TCP BBR achieves higher bandwidth and lower latencies for Internet traffic than the company’s previous algorithm, CUBIC, the search giant said.

The middle-out algorithm

YouTube space
– Sebastian Moss

“BBR (“Bottleneck Bandwidth and Round-trip propagation time”) is a new congestion control algorithm developed at Google. Congestion control algorithms — running inside every computer, phone or tablet connected to a network — decide how fast to send data,” Google explained in a blog post written by a team of six engineers.

”We need an algorithm that responds to actual congestion, rather than packet loss. BBR tackles this with a ground-up rewrite of congestion control.

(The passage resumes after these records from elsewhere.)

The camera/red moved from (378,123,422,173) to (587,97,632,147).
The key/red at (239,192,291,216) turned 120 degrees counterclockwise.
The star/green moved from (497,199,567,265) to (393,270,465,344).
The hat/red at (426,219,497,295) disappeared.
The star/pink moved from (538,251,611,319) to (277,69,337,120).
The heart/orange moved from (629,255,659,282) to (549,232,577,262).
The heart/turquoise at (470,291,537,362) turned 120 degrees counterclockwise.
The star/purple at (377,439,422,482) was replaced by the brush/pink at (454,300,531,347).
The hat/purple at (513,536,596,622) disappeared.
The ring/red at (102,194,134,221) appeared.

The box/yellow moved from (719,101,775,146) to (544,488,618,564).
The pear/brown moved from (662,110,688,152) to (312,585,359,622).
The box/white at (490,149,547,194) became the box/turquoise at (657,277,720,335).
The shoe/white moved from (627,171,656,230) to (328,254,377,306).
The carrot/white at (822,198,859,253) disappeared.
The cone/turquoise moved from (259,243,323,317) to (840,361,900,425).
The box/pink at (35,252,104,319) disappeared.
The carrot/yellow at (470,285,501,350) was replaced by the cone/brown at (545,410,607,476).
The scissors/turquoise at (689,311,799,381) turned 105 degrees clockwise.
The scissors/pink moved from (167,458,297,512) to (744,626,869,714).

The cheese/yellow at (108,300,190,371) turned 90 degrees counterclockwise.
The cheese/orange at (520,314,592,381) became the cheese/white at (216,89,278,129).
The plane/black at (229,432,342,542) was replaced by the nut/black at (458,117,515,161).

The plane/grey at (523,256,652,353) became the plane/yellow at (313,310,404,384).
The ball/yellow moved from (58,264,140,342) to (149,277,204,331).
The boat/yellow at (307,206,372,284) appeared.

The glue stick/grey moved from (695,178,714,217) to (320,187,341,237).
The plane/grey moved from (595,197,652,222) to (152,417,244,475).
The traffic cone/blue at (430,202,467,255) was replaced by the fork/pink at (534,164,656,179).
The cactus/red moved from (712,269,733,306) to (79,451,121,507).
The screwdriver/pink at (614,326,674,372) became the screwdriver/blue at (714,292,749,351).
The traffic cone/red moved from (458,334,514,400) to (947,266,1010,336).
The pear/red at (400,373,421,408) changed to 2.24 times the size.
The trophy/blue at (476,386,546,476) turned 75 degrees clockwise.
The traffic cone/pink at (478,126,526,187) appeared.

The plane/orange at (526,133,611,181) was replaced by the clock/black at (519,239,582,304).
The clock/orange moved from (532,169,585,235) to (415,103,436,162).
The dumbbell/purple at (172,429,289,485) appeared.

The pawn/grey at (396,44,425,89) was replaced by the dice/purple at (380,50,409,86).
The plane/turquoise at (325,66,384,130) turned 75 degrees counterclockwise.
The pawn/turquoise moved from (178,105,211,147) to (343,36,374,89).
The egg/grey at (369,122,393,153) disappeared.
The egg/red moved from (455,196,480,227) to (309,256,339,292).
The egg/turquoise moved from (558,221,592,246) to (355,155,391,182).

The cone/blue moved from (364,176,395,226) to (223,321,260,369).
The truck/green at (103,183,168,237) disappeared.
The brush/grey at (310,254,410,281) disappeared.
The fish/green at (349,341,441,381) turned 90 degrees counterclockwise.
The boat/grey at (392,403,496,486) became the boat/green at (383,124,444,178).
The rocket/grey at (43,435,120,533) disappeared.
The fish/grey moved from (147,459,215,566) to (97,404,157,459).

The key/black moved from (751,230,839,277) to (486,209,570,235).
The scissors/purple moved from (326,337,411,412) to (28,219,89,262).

”We started from scratch, using a completely new paradigm: to decide how fast to send data over the network, BBR considers how fast the network is delivering data.”

“For a given network connection, it uses recent measurements of the network’s delivery rate and round-trip time to build an explicit model that includes both the maximum recent bandwidth available to that connection, and its minimum recent round-trip delay. BBR then uses this model to control both how fast it sends data and the maximum amount of data it’s willing to allow in the network at any time.”

The company said that rolling out BBR to YouTube yielded 4 percent higher network throughput, and kept network queues shorter, reducing roundtrip times by 33 percent. The algorythm also provided 11 percent higher mean-time-between-rebuffers.

Early users claim similar benefits, with Jason Cohen, founder and CTO of WP Engine, saying: “BBR allows the 500,000 WordPress sites on our digital experience platform to load at lightning speed. According to Google’s tests, BBR’s throughput can reach as much as 2,700x higher than today’s best loss-based congestion control; queueing delays can be 25x lower.”